Unsecured or secured loans to a company may also qualify for the relief. Where a loan can be drawn down in stages, the loan is treated as made when the first draw down occurs.

Investment in UK PropertyInvestment activity can include property. However, investment in UK property must be made through a company. The company’s eligible activity may be developing or letting commercial property. Investment in a company which combines trading activities with developing or letting commercial property will also be eligible for the relief.

In relation to residential property, any business involved in residential property will be eligible for the business investment relief if its trade is building or developing residential property, or its trade involves the use of residential property (e.g. private student halls of residence, nursing homes, private hospitals). A company that holds or lets residential property may be eligible only if these activities constitute up to 20 per cent of its total activities, which is usually measured by the company’s turnover. Companies undertaking furnished holiday lettings will not be qualifying businesses for the purpose of the relief.

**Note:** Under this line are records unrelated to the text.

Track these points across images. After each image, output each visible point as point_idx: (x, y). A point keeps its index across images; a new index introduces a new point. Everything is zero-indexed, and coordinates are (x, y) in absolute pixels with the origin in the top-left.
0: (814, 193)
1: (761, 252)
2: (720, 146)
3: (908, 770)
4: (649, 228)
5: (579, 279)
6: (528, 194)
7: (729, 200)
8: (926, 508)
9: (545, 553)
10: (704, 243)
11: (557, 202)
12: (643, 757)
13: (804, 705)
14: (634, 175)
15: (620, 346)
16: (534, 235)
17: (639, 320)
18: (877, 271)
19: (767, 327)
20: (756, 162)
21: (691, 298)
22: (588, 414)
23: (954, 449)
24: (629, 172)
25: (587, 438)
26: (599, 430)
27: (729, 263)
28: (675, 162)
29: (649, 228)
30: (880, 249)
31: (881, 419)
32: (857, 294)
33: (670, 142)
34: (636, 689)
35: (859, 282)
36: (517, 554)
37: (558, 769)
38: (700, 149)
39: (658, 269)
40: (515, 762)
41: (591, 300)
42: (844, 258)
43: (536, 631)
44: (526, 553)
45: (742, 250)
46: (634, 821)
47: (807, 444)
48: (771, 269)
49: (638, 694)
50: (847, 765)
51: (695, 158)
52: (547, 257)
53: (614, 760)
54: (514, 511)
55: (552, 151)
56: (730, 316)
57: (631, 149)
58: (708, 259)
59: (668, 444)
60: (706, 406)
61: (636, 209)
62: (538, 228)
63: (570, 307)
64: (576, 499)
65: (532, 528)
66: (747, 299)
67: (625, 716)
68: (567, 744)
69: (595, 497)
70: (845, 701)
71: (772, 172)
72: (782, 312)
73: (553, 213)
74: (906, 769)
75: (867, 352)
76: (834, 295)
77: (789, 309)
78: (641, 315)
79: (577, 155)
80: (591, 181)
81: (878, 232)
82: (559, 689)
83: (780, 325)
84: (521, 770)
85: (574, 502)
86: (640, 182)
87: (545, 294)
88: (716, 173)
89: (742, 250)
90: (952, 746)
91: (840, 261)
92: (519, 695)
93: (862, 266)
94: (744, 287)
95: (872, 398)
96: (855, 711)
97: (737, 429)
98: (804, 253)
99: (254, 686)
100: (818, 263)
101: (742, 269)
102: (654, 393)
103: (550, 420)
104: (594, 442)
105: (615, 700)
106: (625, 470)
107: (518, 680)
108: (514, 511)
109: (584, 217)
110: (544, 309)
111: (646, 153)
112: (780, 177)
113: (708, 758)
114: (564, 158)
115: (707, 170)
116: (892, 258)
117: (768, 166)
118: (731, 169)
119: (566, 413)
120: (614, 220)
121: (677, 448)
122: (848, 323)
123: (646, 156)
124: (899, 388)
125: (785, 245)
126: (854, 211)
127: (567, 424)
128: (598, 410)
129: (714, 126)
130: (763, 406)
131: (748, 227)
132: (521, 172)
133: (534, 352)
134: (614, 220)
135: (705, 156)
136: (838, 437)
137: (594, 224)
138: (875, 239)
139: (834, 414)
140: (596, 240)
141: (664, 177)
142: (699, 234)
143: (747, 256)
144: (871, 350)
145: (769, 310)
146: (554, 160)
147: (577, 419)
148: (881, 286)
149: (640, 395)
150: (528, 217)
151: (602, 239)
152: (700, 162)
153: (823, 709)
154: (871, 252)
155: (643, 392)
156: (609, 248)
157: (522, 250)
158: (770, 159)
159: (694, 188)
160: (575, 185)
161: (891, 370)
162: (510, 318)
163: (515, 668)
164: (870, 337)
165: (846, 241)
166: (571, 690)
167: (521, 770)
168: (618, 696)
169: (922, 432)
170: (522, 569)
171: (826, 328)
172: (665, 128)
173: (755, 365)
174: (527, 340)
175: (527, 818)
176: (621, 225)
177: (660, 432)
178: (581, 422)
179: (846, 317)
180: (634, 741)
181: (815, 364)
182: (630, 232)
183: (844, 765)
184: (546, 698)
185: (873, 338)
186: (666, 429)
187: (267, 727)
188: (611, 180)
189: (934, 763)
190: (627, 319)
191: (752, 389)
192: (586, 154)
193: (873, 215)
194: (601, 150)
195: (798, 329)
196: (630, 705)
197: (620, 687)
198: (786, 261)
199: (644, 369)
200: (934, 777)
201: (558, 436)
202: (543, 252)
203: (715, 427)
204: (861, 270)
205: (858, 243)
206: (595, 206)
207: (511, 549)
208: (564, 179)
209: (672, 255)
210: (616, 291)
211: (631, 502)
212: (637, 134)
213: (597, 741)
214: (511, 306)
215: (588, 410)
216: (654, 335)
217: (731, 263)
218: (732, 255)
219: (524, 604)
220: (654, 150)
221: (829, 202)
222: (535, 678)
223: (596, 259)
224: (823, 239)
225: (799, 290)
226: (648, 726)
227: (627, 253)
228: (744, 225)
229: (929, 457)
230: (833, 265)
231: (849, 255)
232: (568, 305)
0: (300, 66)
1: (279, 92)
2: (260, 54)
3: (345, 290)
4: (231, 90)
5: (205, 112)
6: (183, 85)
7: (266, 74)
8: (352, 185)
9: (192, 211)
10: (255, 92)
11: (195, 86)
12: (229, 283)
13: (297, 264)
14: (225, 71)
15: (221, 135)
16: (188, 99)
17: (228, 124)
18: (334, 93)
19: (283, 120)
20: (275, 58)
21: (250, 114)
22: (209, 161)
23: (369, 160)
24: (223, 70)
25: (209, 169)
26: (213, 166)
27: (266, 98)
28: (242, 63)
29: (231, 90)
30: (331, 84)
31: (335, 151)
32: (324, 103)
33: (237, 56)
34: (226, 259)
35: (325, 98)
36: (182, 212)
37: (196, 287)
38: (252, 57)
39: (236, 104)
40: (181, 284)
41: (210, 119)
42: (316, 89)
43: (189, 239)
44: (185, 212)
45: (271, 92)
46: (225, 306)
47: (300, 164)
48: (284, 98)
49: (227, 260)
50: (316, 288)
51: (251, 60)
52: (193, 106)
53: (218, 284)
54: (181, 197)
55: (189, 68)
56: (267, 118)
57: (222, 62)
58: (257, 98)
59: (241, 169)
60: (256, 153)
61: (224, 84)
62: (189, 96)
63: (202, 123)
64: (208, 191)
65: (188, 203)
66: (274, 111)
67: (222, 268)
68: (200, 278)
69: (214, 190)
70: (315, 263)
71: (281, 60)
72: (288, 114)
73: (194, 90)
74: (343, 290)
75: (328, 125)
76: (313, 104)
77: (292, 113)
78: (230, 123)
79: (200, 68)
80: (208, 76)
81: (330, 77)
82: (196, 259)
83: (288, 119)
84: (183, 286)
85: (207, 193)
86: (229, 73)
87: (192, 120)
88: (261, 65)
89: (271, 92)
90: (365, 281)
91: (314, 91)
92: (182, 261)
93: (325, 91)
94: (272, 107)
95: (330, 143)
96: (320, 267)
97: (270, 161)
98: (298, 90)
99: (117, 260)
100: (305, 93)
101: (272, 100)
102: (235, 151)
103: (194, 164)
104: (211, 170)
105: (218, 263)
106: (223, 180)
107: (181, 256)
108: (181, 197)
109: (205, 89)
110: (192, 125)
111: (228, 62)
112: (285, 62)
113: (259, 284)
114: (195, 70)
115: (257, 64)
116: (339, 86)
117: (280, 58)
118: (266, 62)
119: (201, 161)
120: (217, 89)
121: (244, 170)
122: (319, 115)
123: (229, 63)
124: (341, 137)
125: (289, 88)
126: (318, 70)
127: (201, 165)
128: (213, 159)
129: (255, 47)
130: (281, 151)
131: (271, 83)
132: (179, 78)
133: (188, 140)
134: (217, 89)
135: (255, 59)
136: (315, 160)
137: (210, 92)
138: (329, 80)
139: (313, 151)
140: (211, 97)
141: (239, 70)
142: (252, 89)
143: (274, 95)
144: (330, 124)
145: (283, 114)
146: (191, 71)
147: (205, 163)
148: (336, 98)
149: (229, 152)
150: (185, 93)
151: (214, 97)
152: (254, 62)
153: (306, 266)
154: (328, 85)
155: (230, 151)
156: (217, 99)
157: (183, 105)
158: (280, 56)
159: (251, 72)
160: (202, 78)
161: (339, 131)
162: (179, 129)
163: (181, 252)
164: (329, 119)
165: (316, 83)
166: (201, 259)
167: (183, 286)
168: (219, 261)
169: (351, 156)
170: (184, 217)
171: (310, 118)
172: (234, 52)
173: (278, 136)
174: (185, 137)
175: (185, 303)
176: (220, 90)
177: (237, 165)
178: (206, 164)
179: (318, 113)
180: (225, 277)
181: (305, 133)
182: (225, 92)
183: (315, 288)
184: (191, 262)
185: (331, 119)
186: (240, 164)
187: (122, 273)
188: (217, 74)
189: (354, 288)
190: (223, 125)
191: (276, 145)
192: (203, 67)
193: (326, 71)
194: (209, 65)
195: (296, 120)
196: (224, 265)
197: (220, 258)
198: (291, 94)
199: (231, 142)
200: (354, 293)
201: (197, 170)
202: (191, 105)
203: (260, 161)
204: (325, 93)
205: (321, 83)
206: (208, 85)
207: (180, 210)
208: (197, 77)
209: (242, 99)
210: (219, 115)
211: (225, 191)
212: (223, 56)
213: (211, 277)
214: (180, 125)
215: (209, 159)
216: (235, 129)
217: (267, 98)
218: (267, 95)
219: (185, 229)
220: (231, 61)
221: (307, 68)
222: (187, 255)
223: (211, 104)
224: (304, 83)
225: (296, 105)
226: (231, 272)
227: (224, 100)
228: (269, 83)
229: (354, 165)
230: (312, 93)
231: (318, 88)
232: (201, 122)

Final NotesThere is no requirement for the target company to apply the invested funds for any particular purpose or within any particular timeframe. The company is not prevented from paying a salary to investors as employees, or a dividend/interest in respect of rights as a shareholder or a lender, provided that UK tax is paid on such payments.

To enjoy the full benefit of the relief, investors must reinvest proceeds from the disposal of all or part of a qualifying investment into another qualifying investment or they have to take the proceeds offshore within 45 days of the disposal.

It is interesting to note that a company in which the investment is being made does not have to be trading at the time of investment or have to start trading immediately. However, the company should commence qualifying activities within two years of the investment being made, or should make the investment in eligible trading companies within the same two-year period. This means that the company may be used as a “cash box” by investors for two years.

There is no annual or lifetime cap on the amount of an individual’s non-UK income and gains that may qualify for the relief. Also, there is no restriction on the size of investor’s shareholding in the company.

This relief is a great incentive for non-dom investors with substantial non-UK income interested in investing in UK property. UK property developers will also become more attractive to foreign investors.